Friends and colleagues described Marvit as witty and good-natured. Marvit, who had a psychology PhD, conducted research on hearing and worked to bring music education to impoverished city children.
"There was no one that I could think of who tried more diligently and with greater effort to expand [musical] opportunities for city schools students," said Kelly Powers, director of the Baltimore Talent Education Center. "The senselessness you hear that all the time, but that's exactly what it is."
Officers responded about 10:30 p.m. Monday to a 911 call from the Herring Run Park area and found Marvit suffering from head and chest wounds.
A neighbor, Catharine Victorson, said she heard six gunshots, a pause, and heard a woman screaming.
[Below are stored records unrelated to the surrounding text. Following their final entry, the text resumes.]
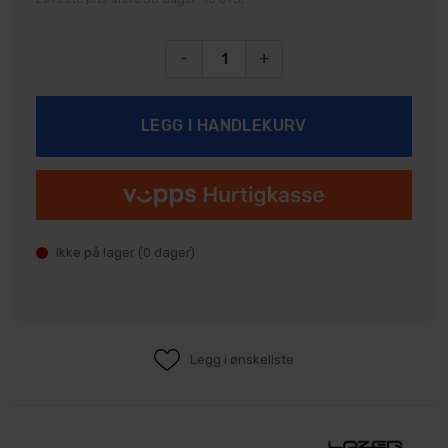
-
+
Ikke på lager (
0
dager)
Legg i ønskeliste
The area, in the Belair-Edison neighborhood, is not generally considered dangerous.
Police are investigating Marvit's shooting as robbery-related, but they said it was only a presumption by detectives given the lack of other possible motives.
A Facebook page under Marvit's name lists a doctorate in psychology from the University of Pennsylvania and degrees in English, music and computer science from Oberlin College.
He was working as a clinical trials analyst and did quality assurance work at ICF Inter on a contract with NIH, according to the company and an NIH spokeswoman.
Karen A. Robinson, a spokeswoman with the University of Maryland School of Medicine in Baltimore, said Marvit completed a postdoctoral fellowship at the school from 2002 to 2005 and then worked as a research associate in the school's laboratories from November 2005 to December 2006. He also spent time at U-Md.'s College Park campus as a postdoctoral fellow, she said.
At U-Md., Marvit helped graduate students collect data in experiments aimed at determining what sounds birds can hear and what sounds they can differentiate.
A former colleague at College Park, Ed Smith, recalled Marvit as a "jovial man, a clever researcher, a helpful colleague and a good father."
Hall, the choral group's music director, said Marvit was chosen to take part in a dance routine for its performance with the Baltimore Symphony Orchestra.
"He was a terrific scientist and a great researcher, but music was something that was extremely important to him," said Hall, the co-host of WYPR radio's "Maryland Morning." "He was not a dilettante. He was a serious musician and an excellent singer."
Hall said Marvit often wore "strange bow ties, almost clownish." "He didn't do it in an outrageous way. I just think it was a metaphor for how bright and positive he was about everything. You could see it in his eyes."
Marvit, who could play violin, piano and guitar, became board president of the Baltimore Talent Education Center, which had 160 students enrolled from 35 schools before the program lost funding from the city school system in 2009.
"For a man as talented and with as many options as Peter had, that he never left this city and never left the task of opening more arts possibilities for city school students is one of our more remarkable stories," Powers said.